You mean the "empty universe". In flat spacetime (the Milne universe) special relativity holds globally. So recession velocities aren't superluminal.

@PeterDonis thanks for your answers, I will come back to that tomorrow.

 

[Orodruin]

You mean the "empty universe". In flat spacetime (the Milne universe) special relativity holds globally. So recession velocities aren't superluminal.

This was not the question. The question was about coordinate velocities in Milne coordinates.

 

[PeterDonis]

In flat spacetime (the Milne universe) special relativity holds globally. So recession velocities aren't superluminal.

This is not correct. As @Orodruin said, you should look at the coordinate velocities in FRW coordinates for this case (what @Orodruin called "Milne coordinates").
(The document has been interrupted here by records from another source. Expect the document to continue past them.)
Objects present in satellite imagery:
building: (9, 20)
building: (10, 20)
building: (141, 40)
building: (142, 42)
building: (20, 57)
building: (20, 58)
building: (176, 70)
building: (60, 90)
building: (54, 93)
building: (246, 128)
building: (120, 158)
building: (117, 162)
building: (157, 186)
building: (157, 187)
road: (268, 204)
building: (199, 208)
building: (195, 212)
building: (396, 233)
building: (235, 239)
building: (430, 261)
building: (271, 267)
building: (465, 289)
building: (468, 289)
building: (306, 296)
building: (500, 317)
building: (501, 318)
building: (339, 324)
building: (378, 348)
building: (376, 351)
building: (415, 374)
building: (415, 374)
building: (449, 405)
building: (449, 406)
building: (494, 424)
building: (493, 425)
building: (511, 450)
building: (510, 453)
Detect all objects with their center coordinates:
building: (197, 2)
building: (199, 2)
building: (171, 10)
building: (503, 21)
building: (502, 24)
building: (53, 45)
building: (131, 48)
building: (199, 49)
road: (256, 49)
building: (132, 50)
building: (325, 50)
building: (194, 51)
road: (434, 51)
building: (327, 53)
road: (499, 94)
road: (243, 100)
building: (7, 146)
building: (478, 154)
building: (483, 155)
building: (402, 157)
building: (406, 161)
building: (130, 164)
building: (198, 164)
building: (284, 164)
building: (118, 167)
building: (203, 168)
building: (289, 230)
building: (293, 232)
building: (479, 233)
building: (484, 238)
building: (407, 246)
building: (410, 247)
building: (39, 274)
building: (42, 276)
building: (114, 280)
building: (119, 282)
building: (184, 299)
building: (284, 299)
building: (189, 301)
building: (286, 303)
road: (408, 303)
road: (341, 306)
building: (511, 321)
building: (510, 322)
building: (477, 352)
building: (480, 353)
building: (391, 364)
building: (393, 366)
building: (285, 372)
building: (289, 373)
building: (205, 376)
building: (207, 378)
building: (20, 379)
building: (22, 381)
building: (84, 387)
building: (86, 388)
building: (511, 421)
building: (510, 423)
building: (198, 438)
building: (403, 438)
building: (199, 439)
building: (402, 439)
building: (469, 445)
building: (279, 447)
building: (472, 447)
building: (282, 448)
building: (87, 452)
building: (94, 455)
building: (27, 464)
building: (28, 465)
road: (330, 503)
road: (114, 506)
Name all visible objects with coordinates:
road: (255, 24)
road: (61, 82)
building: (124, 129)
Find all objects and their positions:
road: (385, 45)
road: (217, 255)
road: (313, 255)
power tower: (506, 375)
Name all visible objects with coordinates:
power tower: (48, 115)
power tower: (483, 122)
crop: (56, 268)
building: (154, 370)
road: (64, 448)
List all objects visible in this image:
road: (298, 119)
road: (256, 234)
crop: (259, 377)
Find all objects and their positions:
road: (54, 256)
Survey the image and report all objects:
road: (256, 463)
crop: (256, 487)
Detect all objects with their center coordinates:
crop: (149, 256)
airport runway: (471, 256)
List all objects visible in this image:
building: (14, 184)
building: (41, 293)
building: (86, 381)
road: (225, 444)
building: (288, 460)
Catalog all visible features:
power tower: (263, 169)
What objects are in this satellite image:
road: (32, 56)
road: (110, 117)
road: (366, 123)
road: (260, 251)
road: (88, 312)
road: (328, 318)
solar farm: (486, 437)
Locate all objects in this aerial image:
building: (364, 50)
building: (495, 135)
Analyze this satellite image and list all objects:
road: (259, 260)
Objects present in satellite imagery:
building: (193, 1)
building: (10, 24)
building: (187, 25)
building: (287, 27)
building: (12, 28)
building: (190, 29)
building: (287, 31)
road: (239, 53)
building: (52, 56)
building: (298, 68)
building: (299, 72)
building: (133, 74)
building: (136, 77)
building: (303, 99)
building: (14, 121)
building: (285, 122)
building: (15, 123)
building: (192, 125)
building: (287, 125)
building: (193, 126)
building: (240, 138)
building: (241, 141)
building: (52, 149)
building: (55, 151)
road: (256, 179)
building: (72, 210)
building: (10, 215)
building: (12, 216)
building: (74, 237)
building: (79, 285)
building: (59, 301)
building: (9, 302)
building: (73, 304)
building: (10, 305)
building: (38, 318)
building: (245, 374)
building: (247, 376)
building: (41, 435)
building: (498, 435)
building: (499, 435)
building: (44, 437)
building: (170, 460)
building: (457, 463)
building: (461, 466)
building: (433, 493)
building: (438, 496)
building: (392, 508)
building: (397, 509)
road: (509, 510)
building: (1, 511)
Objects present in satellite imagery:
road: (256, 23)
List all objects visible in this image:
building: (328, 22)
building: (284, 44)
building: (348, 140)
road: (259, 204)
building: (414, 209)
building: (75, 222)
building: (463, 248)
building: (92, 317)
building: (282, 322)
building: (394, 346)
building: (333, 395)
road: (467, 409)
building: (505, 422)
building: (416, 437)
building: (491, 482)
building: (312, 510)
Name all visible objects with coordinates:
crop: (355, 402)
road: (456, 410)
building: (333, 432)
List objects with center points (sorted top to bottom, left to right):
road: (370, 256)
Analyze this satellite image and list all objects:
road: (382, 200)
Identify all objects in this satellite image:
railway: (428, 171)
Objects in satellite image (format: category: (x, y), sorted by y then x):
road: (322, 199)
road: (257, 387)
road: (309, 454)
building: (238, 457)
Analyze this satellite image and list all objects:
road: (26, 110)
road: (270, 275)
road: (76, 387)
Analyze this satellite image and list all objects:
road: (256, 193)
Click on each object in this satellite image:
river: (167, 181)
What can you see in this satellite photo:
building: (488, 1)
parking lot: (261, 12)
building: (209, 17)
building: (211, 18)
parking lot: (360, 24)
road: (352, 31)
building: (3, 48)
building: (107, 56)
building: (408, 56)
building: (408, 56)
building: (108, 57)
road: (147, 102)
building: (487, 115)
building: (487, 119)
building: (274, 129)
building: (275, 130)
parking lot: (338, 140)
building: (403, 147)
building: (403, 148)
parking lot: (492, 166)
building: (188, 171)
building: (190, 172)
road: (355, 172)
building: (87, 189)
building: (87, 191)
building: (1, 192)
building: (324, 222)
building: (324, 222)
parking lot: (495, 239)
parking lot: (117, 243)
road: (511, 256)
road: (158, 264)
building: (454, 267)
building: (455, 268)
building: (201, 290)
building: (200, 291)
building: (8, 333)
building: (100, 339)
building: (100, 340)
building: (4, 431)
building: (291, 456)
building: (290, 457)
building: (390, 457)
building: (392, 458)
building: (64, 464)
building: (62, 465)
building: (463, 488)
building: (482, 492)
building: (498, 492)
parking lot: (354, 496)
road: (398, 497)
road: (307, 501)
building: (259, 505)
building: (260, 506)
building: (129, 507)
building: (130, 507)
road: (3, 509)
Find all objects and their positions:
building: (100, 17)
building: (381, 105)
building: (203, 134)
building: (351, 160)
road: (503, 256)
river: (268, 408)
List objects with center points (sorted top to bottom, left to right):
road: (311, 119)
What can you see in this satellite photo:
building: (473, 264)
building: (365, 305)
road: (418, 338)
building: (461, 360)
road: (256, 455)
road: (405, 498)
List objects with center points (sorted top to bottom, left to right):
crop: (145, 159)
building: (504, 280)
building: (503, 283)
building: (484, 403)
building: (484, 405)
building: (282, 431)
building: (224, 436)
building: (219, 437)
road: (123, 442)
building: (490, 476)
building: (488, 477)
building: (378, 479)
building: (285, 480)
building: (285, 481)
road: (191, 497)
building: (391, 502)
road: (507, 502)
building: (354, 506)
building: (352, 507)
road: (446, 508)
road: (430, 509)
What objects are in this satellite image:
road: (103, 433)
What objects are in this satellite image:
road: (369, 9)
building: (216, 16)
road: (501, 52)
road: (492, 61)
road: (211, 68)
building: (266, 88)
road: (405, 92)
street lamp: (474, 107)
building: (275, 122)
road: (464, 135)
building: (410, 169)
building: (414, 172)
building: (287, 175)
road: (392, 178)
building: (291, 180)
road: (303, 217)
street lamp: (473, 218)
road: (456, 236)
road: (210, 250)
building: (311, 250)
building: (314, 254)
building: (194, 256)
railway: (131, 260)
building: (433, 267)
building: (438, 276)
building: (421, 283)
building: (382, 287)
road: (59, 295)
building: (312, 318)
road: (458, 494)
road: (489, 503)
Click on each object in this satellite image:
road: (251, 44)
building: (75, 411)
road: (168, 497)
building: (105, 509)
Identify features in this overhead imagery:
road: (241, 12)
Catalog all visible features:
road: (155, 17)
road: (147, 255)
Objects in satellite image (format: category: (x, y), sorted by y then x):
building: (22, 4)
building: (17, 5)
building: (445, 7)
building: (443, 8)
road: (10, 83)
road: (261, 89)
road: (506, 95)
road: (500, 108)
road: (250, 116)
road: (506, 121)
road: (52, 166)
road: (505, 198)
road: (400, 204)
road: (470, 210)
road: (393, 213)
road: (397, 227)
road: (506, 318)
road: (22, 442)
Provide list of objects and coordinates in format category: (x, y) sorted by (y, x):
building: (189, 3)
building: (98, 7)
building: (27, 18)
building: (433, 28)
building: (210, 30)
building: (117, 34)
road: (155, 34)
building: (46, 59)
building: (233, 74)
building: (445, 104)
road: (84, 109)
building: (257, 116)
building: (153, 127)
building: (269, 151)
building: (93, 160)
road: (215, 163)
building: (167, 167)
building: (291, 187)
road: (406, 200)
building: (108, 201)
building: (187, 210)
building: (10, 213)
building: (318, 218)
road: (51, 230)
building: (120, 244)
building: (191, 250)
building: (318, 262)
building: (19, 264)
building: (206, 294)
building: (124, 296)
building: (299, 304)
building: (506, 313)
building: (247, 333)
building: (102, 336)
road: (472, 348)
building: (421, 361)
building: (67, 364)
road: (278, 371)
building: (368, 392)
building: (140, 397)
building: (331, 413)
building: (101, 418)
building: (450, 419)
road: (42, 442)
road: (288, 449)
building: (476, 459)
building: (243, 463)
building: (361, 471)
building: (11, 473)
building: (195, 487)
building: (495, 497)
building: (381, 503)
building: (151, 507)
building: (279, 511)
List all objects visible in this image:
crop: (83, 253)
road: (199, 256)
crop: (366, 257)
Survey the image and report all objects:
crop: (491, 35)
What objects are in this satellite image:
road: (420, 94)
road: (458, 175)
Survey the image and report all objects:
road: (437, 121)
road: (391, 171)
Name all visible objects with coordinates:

You will find that those coordinate velocities are superluminal for comoving objects sufficiently far apart.

 

[timmdeeg]

This is not correct.

I am not sure why this is not correct. I've been talking about the Milne universe and thus about Minkowski spacetime with non-superluminal velocities, see The Milne universe occurs ... in flat Minkowski spacetime.

This example is very illustrative as it reveals coordinate dependent velocities in the case of the empty universe. The OP refers to curved spacetime though.

 

[Orodruin]

I am not sure why this is not correct. I've been talking about the Milne universe and thus about Minkowski spacetime with non-superluminal velocities, see The Milne universe occurs ... in flat Minkowski spacetime.

The issue was the superluminality of the coordinate speed of the separation in FRW coordinates. This is also the case for Milne coordinates. Just as in Minkowski space, parallel transport of a local (subluminal) 4-velocity between any events in the general RW spacetime will result in a (subluminal) 4-velocity at the new point.

 

[timmdeeg]

No. FRW coordinates are a compelling choice because they match the particular symmetries of this particular family of curved spacetimes. Different curved spacetimes with different symmetries make different coordinate choices compelling--for example, Schwarzschild coordinates in Schwarzschild spacetime.

But isn't the difference that for Schwarzschild geometry one can use Schwarzschild coordinates, Kruskal-Szekeres coordinates and others, whereas the geometry of our universe permits the choice of coordinates only the empty case?

 

[PeterDonis]

I am not sure why this is not correct.

That is because you are guessing instead of doing the math. Do the math.

I've been talking about the Milne universe

Yes, we know that. We know what the Milne universe is.

and thus about Minkowski spacetime with non-superluminal velocities

Minkowsi spacetime has non-superluminal coordinate velocities in standard Minkowski inertial coordinates. It does not have all non-superluminal coordinate velocities in FRW coordinates. Do the math and see.

This example is very illustrative as it reveals coordinate dependent velocities in the case of the empty universe.

Exactly: coordinate dependent velocities. Do you understand what that means?

The OP refers to curved spacetime though.

You think it does, but you are wrong, since the Milne universe is precisely a non-curved spacetime example of the phenomenon you describe. That is what we are trying to tell you.

 

[PeterDonis]

the geometry of our universe permits the choice of coordinates only the empty case?

No. There are an infinite number of possible coordinate charts you can choose on any spacetime.

 

[timmdeeg]

@PeterDonis thanks for you very instructive answers and encouraging remarks.